The Royal Opera House today launches its 2019/20 Season, unveiling an exciting range of new commissions, world premieres and much-loved revivals, supported by a diverse range of ticketed and free daytime events, activities and festivals for people of all ages.
The Royal Ballet draws on its rich cultural heritage while embracing the diverse and contemporary in its 2019/20 Season. The Company unveils five new productions, including four world premieres and co-productions. The Company will celebrate international partnerships and award-winning artists and companies from across the globe.
Alongside classics such as Manon, The Sleeping Beauty and Liam Scarlett’s critically-acclaimed production of Swan Lake, The Royal Ballet joins forces with Birmingham Royal Ballet in a Heritage programme capturing the unique history of the Company and the extraordinary choreographic creativity of Ninette de Valois, Frederick Ashton and Kenneth MacMillan. The Royal Ballet also partners with CCN Ballet de Lorraine to mark the Merce Cunningham centennial in a production ofCross Currents, which will see three dancers from The Royal Ballet join forces with dancers from Paris Opera Ballet and Royal Ballet Flanders in the first visit to Paris in 15 years. The Company is also looking forward to the long-awaited return of repertory classic Coppélia at Christmas, in its first staging by The Royal Ballet for more than a decade.
The Royal Ballet celebrates the contemporary with four world premieres, including new commissions from Liam Scarlett, Cathy Marston and Pam Tanowitz, who makes her Royal Opera House debut. Wayne McGregor presents the world premiere of The Dante Project in collaboration with Thomas Adès, Tacita Dean, Lucy Carter and Uzma Hameed.

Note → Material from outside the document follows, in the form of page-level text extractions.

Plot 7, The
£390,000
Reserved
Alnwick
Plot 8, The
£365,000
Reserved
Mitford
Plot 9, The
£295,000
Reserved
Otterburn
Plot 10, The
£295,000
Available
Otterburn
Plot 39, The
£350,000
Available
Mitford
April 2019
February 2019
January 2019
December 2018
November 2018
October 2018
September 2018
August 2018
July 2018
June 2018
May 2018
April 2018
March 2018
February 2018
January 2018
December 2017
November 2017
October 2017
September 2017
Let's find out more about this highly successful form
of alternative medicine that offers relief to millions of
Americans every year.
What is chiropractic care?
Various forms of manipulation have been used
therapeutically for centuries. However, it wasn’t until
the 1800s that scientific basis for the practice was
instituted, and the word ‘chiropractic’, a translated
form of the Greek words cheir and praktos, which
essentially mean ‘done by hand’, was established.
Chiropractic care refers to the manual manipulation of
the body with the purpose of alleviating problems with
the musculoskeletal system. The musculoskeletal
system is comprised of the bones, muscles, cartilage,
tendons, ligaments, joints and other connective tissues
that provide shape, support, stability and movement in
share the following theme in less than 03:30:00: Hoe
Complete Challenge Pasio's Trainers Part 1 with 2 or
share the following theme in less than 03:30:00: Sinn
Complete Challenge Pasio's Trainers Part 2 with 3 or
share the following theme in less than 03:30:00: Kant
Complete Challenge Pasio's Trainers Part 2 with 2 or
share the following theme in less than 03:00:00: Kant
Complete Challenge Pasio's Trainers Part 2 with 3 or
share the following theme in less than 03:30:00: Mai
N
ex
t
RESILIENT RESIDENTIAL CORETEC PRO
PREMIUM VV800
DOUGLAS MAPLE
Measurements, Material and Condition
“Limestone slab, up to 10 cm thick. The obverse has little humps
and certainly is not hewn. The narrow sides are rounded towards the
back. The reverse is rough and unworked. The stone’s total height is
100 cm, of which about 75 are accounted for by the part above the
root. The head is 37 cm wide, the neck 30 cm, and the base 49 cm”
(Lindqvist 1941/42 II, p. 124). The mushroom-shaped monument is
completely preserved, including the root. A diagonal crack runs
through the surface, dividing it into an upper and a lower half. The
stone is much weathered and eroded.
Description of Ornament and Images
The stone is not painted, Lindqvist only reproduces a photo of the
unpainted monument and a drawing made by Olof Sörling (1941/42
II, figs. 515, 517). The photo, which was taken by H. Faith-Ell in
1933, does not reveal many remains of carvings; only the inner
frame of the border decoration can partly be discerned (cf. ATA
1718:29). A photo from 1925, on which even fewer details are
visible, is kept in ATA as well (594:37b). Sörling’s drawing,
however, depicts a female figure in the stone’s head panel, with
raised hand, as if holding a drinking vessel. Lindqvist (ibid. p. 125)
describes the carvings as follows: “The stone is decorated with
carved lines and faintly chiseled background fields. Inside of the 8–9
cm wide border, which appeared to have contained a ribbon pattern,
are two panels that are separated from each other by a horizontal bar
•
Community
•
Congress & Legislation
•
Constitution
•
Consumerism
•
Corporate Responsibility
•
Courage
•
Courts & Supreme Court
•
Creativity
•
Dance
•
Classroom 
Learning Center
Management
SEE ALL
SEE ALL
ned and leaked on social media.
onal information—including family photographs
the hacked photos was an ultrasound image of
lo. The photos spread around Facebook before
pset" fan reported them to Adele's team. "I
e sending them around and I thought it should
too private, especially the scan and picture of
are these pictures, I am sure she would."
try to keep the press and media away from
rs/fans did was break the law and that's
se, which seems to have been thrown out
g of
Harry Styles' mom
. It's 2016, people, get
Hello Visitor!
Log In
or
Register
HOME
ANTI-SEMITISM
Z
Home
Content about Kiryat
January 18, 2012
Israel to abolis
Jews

The new Linbury Theatre provides a world-class stage for The Royal Ballet and a host of pioneering national and international artistic companies. Female choreographers lead the programme, with new work from Pam Tanowitz, Morgann Runacre-Temple and Sharon Eyal. Mlindi Kulashe makes his choreographic debut with Northern Ballet, and Carlos Acosta’s company Acosta Danza performs new, Cuban-inspired work perfectly suited to the state-of-the-art Linbury Theatre. In a co-production between The Royal Ballet, Rambert and BBC Films, Rambert also perform the world premiere of Aisha and Abhaya, a modern fairy tale with choreography by Sharon Eyal.

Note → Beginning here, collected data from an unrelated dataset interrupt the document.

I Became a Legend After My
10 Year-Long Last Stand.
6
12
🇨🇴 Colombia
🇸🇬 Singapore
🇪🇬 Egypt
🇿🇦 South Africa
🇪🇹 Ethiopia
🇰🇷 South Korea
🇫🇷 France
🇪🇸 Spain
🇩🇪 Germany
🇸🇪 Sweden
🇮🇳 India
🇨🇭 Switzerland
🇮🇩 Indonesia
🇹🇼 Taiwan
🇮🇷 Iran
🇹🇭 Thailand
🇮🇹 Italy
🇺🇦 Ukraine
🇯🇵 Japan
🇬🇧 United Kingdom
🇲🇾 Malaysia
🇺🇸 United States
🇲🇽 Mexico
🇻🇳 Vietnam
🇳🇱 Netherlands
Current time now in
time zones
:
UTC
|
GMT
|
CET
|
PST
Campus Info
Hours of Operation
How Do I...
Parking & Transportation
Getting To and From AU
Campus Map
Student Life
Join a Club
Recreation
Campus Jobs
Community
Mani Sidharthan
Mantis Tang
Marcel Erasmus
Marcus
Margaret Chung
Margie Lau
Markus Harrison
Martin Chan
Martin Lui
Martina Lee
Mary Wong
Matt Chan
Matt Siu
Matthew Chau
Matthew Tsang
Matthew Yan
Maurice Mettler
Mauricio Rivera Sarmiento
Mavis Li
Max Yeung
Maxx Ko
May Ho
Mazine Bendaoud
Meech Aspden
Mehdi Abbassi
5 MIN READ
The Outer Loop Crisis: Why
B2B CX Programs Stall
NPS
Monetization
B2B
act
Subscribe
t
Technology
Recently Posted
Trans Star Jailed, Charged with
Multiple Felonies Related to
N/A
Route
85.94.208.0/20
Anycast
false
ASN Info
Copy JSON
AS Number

The Royal Opera House’s programme of free and ticketed daytime festivals, activities and events encompasses almost 200 separate events over the course of the next Season, and will include free lunchtime performances, the continuation of its popular Opera and Ballet Dots programme (for children aged three months to five years) as well as 11 Family Sundays, which welcome diverse new audiences to our art forms.
The Royal Opera House’s national learning programme, which has engaged more than 35,000 students, 531 schools and 1,255 teachers across the country so far this Season, has bold ambitions for 2019/20. The Royal Opera House will partner with Doncaster through ‘Doncaster Creates’ (Doncaster’s Culture Development programme), Cast (Doncaster’s £22m performance venue) and Doncaster Metropolitan Borough Council. Through the ROH National Learning Programme, the Royal Opera House will work with every school in Doncaster over three years, staging a mass community engagement performance in summer 2020. Alongside this, The Royal Ballet will perform in a gala in Doncaster, and the ROH’s popular Chance to Dance talent development programme will also continue.
Cinema highlights from the 19/20 Royal Opera House season include: The Royal Ballet’s Coppélia, The Sleeping Beauty and Swan Lake, and opera broadcasts featuring world-renowned opera stars such as Jonas Kaufmann (in Fidelio), Bryn Terfel (in Don Pasquale) and Nina Stemme (in Elektra). Free culture returns to communities across the country, from Aberdeen to the Isle of Wight as through our BP Big Screens we share three world-class productions free of charge in 19/20. Full details and titles to be announced later this year.